Backups

Suggest edits

The Hybrid Manager (HM) features backup and recovery capabilities for its components using various technologies. It offers two backup strategies:

Postgres backups, which back up your data
HM backups, which back up the HM system's core functionality

Postgres backups (data plane)

Postgres backups focus on protecting your user data stored in the Postgres database. The following options are available:

Base backups, which are available in all HM deployments.
Snapshot backups, which are available in cloud service provider (CSP) environments and on-premise deployments where appropriate storage and drivers are configured.

Postgres backups leverage robust database features, including write-ahead log (WAL) archiving, to provide granular point-in-time recovery (PITR). This approach allows for a fine-grained recovery point objective (RPO).

HM backups (control plane)

HM backups protect the HM system, including its metadata and system databases. They operate on a separate schedule and produce different backup files from Postgres backups. HM backups are file-system based, with hourly backups of metadata and backups of the system's Postgres databases by default.

Unlike Postgres backups, HM backups don't offer continuous backup through WAL archiving. Recovery is therefore limited to the hourly or user-defined backup intervals.

Key differences and recovery implications

Because of these differences, the RPO and recovery time objective (RTO) vary between your user data (Postgres) and the HM system.

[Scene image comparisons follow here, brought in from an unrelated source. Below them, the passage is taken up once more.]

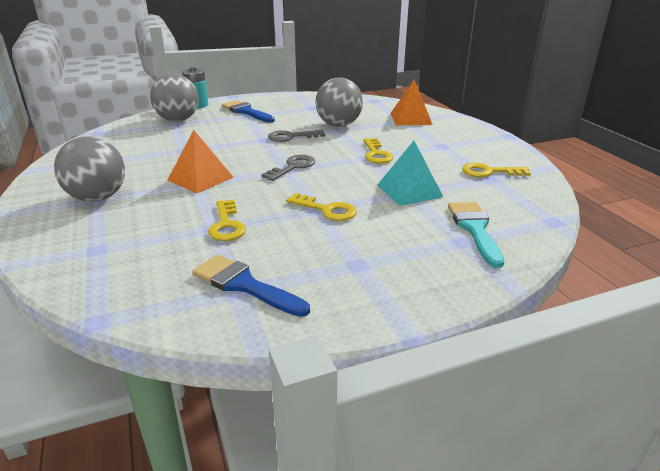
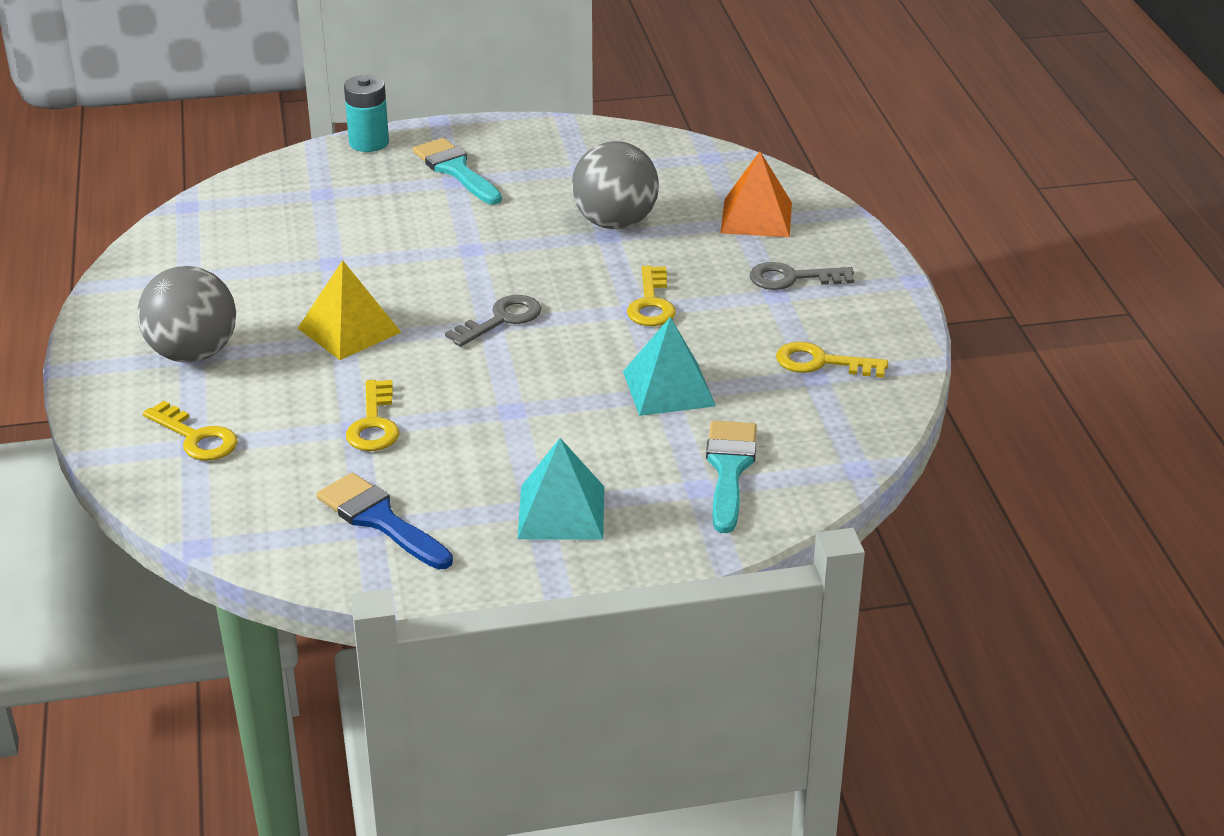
camera: 10 degrees right, 5 degrees up
(178, 120) = (328, 183): grey ball -> none
(200, 178) = (349, 330): orange pyramid -> yellow pyramid
(246, 112) = (456, 170): blue brush -> turquoise brush
(291, 137) = (520, 247): grey key -> grey key (792, 278)
(326, 210) = (526, 412): yellow key -> yellow key (196, 437)
(377, 266) = (561, 512): none -> turquoise pyramid

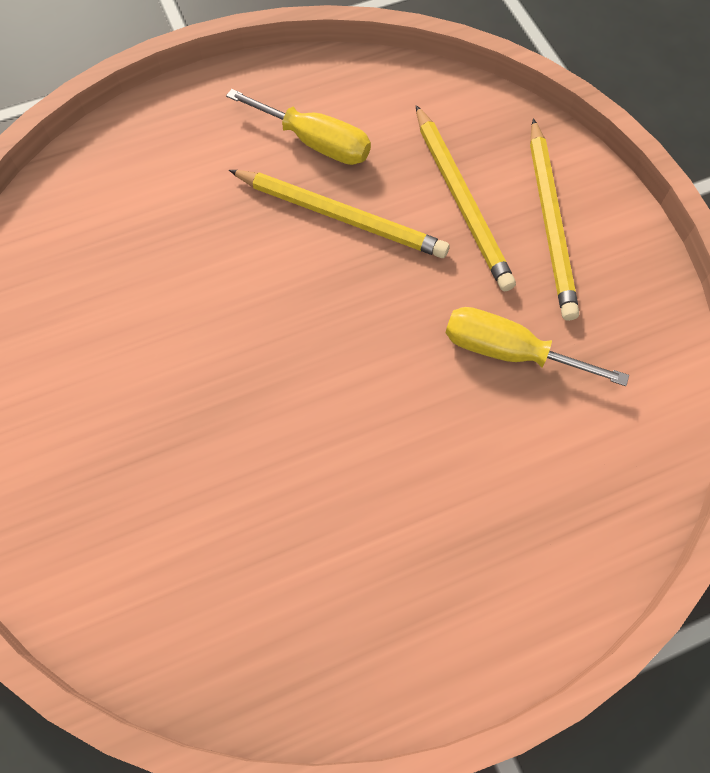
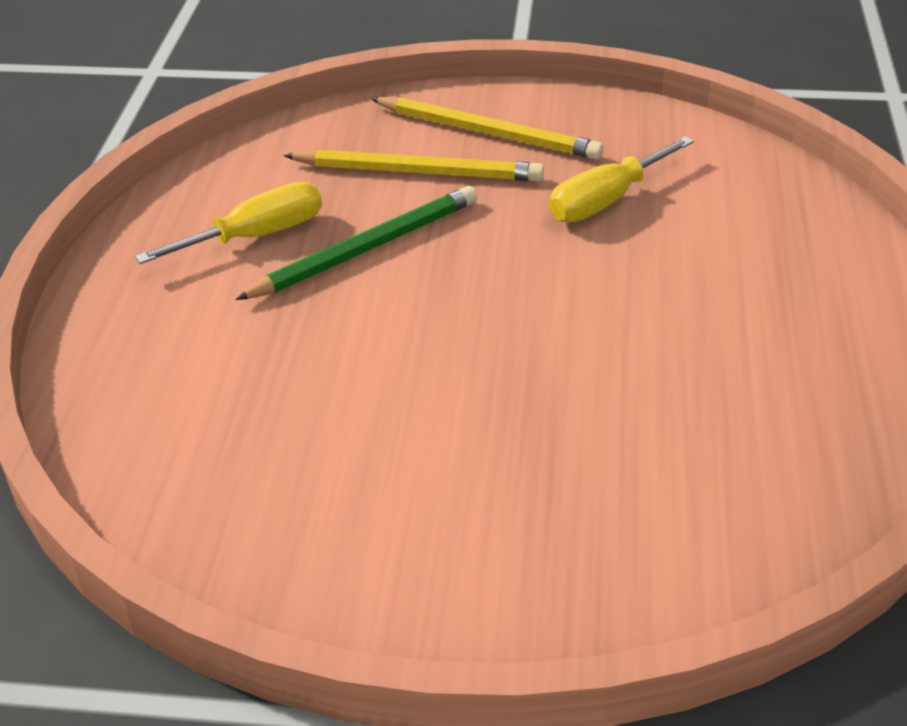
camera: 60 degrees left, 25 degrees down
(341, 216) = (366, 248): yellow pencil -> green pencil

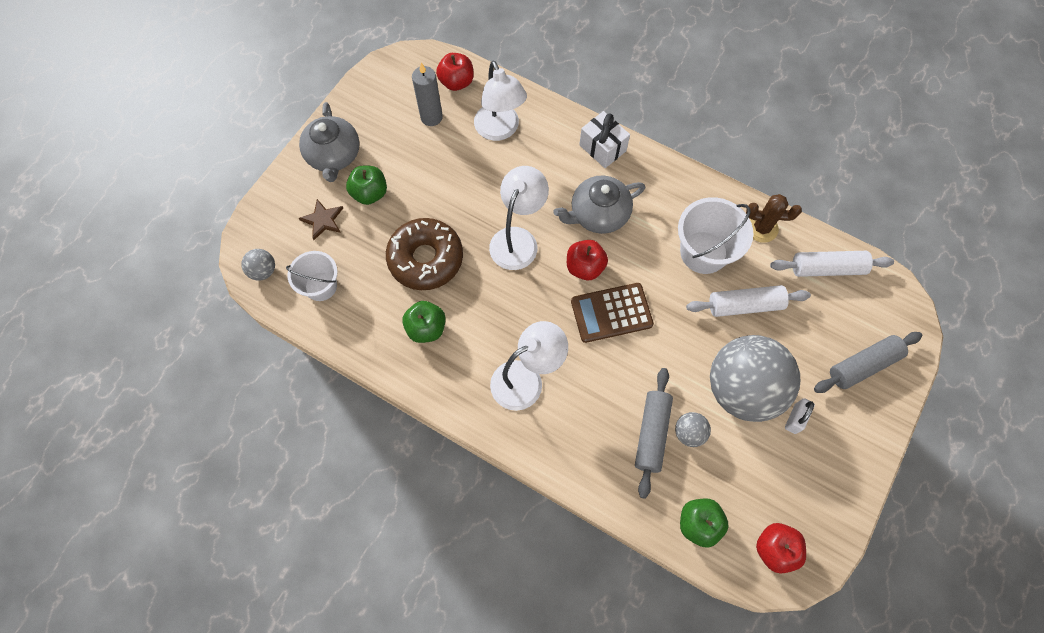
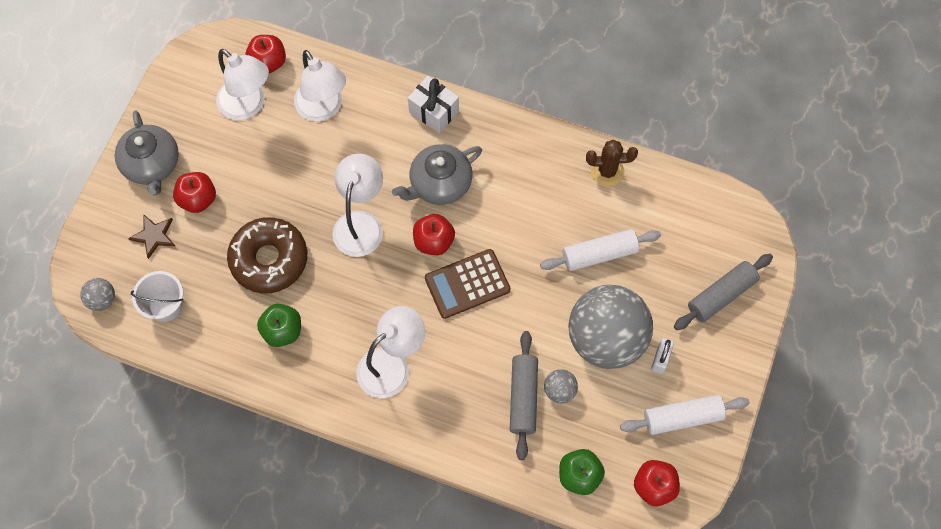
camera: 10 degrees left, 0 degrees up
(370, 193) = (198, 199): green apple -> red apple
(431, 117) = (248, 106): grey candle -> white lamp
(703, 252) = (551, 206): white bucket -> none
(827, 268) = (677, 203): white rolling pin -> white rolling pin (682, 417)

Postgres (data) offers strong RPO capabilities due to PITR and WAL archiving, potentially allowing for recovery to a very recent point in time.
For HM (system), RPO is limited to the user-modifiable backup schedule, which is hourly by default.

Component	RPO	RTO	Method	Location
HM	1 hour (default)	30 mins or less	Velero	Object storage
Postgres data plane	5 minutes or less	Based on data size, backup method, and hardware.	Snapshot or base backup	Object storage

Data size

For Postgres clusters using base backup, a data size of less than 500 GB is expected to be the effective size limit. (Though it might be up 1 TB, depending on hardware performance.) A Postgres cluster with more than 1 TB of data may encounter backup durations and performance loads that negatively affect quality of service.

For Postgres clusters using snapshot backups, data sizes larger than 1 TB are expected to be supported without the backup and restore processes negatively affecting service quality.

Backup transportability and disaster recovery (DR)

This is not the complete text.